De nombreux ministres des Affaires étrangères, ainsi que des ambassadeurs et des représentants des États membres, participent à cette réunion afin d’examiner l’évolution rapide de la situation au Moyen-Orient. Cette rencontre stratégique vise à formuler une position islamique unifiée et des mesures concrètes pour contrer les violations israéliennes et dynamiser l’action internationale en faveur de la protection des droits légitimes des Palestiniens, face aux défis actuels qui menacent la sécurité et la stabilité de la région.
Le ministre gambien des Affaires étrangères, de la Coopération internationale et des Gambiens de l'étranger, Serigne Modou Njie, en sa qualité de président de la réunion extraordinaire à composition non limitée du Comité exécutif de l'OCI au niveau des ministres des Affaires étrangères, a affirmé que les récentes mesures israéliennes dans le territoire palestinien occupé, y compris Jérusalem-Est, constituent une violation flagrante du droit international et compromettent les perspectives d'une solution à deux États.
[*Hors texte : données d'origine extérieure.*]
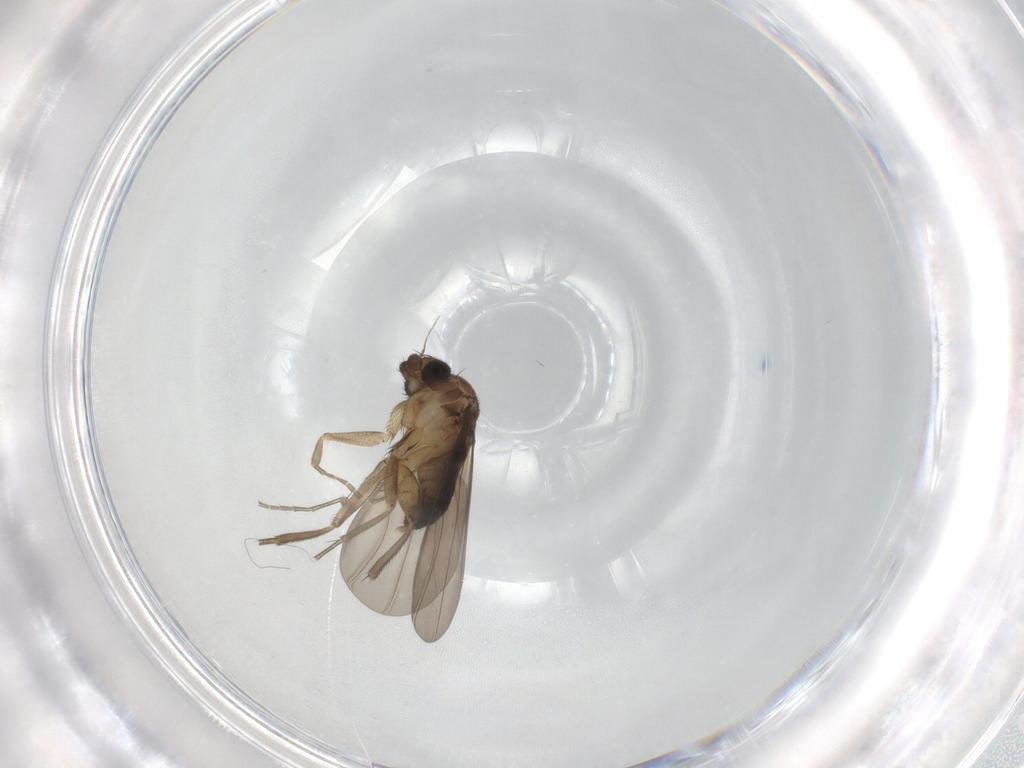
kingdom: Animalia
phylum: Arthropoda
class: Insecta
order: Diptera
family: Phoridae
Dans son discours lors de la réunion, Naji a déclaré que les décisions israéliennes visant à étendre la colonisation en Cisjordanie, y compris à Jérusalem, constituent une tentative d'imposer un fait accompli en modifiant le caractère juridique, démographique et géographique du territoire palestinien occupé. Il a souligné que ces mesures sont illégales au regard de la Convention de Genève de 1949 et représentent une violation flagrante des résolutions du Conseil de sécurité, notamment la résolution 2334 de 2016, qui a affirmé l'illégalité des colonies israéliennes.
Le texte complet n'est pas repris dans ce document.